Sometimes, brand failures are not deliberate re-makes, but victims of internal corruption, and willful isolation from customers, constituents, or faithful believers.
The most spectacular and tragic “brand” failure has been the Roman Catholic Church. In pre-Vatican II days, most notable for the 1570 Council of Trent Tridentine Latin Mass, the Church was the font of the magisterium, the mysteries of the Incarnation, Death, and Resurrection of Jesus Christ, the transubstantiation of the Eucharist. And of course, doctrinal rituals—fish on Fridays, abstinence, priesthood celibacy, and large families, plus intellectual rigor—all interwoven with authority and obedience.
But as widespread sexual abuse of minors by Roman Catholic priests was uncovered writ large in the 1990s, not only the priesthood, but more so, the basic tenets of the faith and doctrinal nihil obstat were deeply tarnished, immersed in skepticism, hypocrisy, cover-up, denial, and moral turpitude, inhibiting the glorious institution’s teaching of Grace and Truth.

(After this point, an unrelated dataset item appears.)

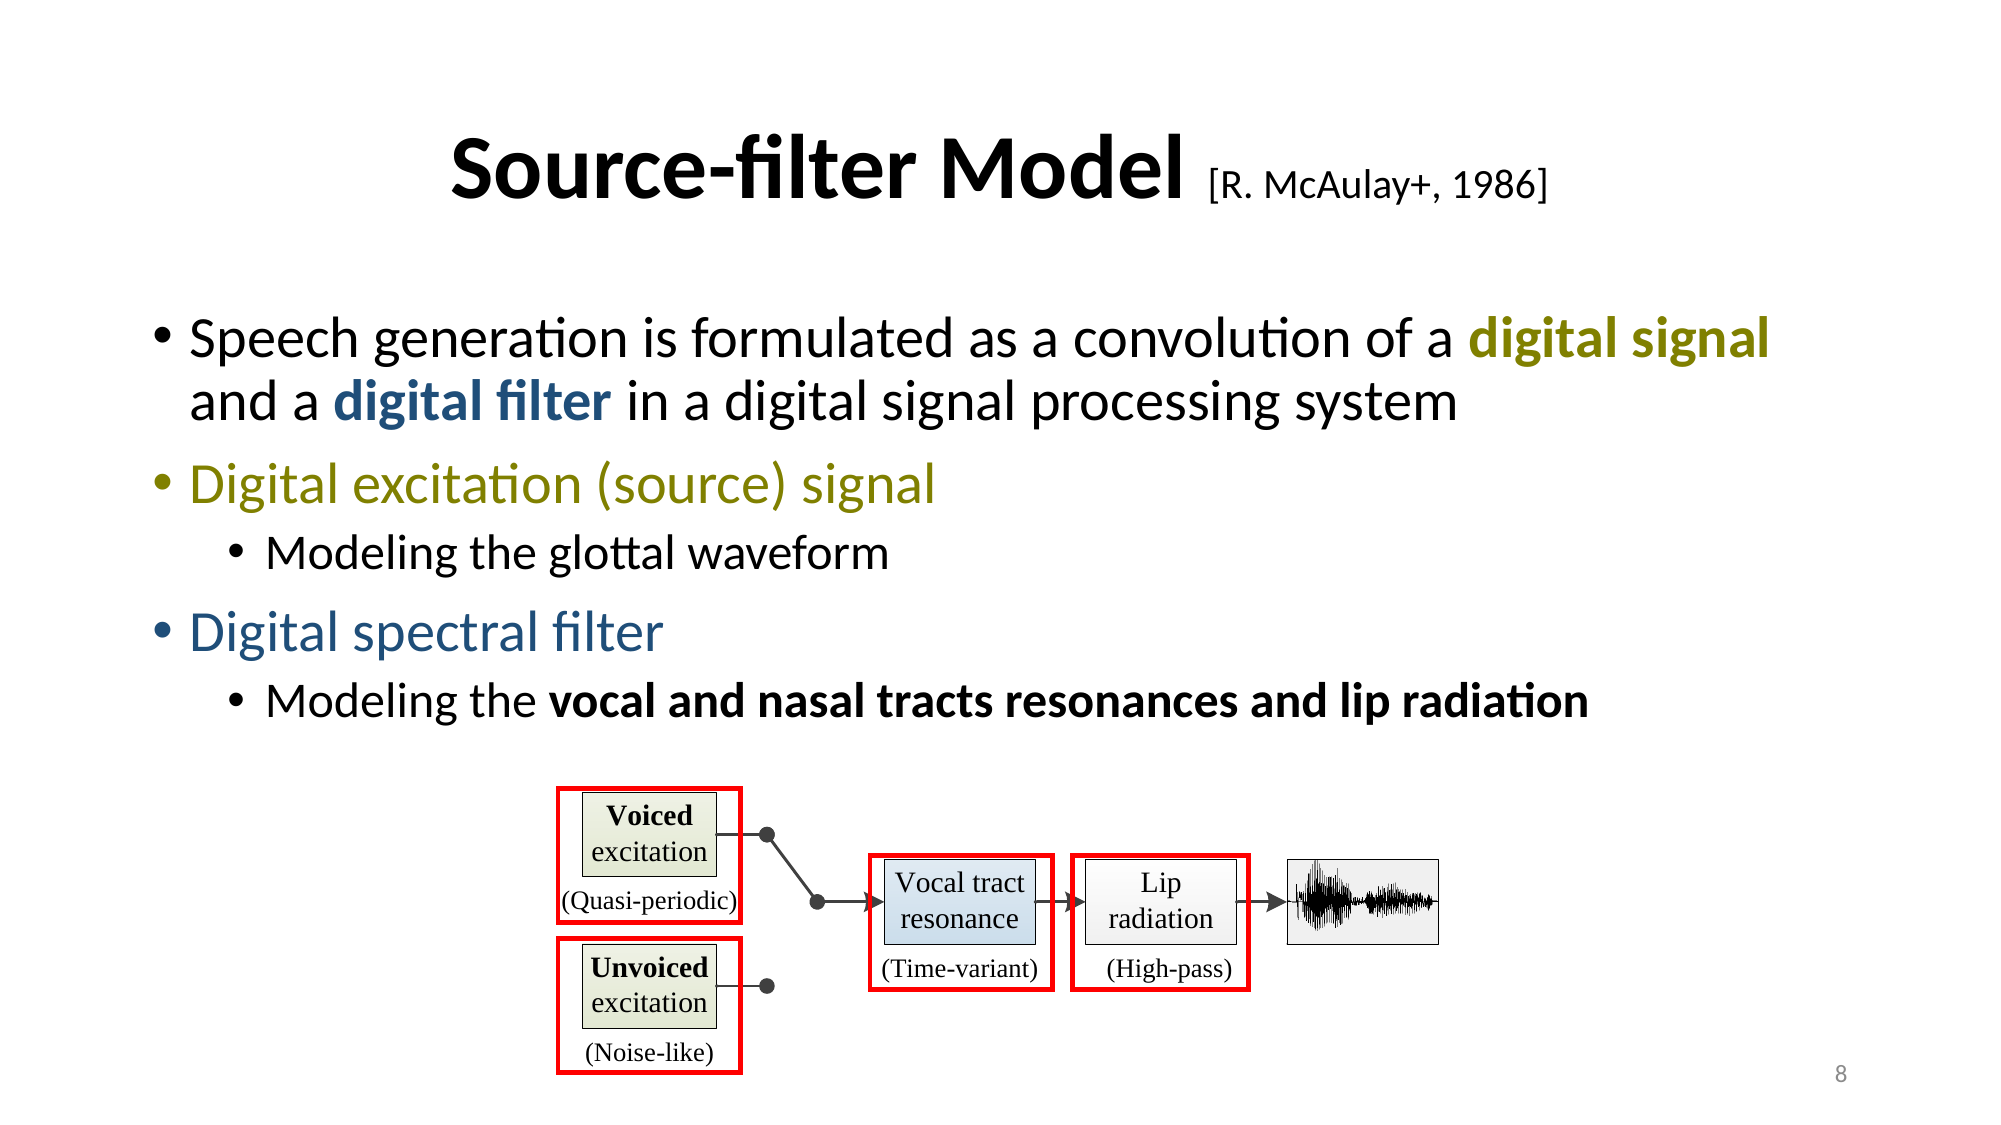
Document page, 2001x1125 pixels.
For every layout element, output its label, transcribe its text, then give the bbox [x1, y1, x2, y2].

Not to be overlooked, Disney’s profane missteps, or more accurately self-immolation, are best described by Breitbart’s entertainment media critic John Nolte:
Due to its dual obsession with sexual perversion and identity politics, Disney has not only destroyed its own brand but four of the greatest, most surefire, and beloved brands in movie history: Star Wars, Marvel, Indiana Jones, and Pixar.
Those golden geese are dead, bludgeoned by immature, sexually obsessed, hyper-partisan losers who no longer care about telling stories.
Revealed truth and beauty over 2000 years can be ambushed by only a few decades of arrogance and corruption, betraying a sacred institution.
The chronicles of secular iconic brands, whose market values can be quickly extinguished by their stewards repudiating their own customers, are well trodden, dog-eared, and bookmarked with hubris, toxic ideology, and stupidity.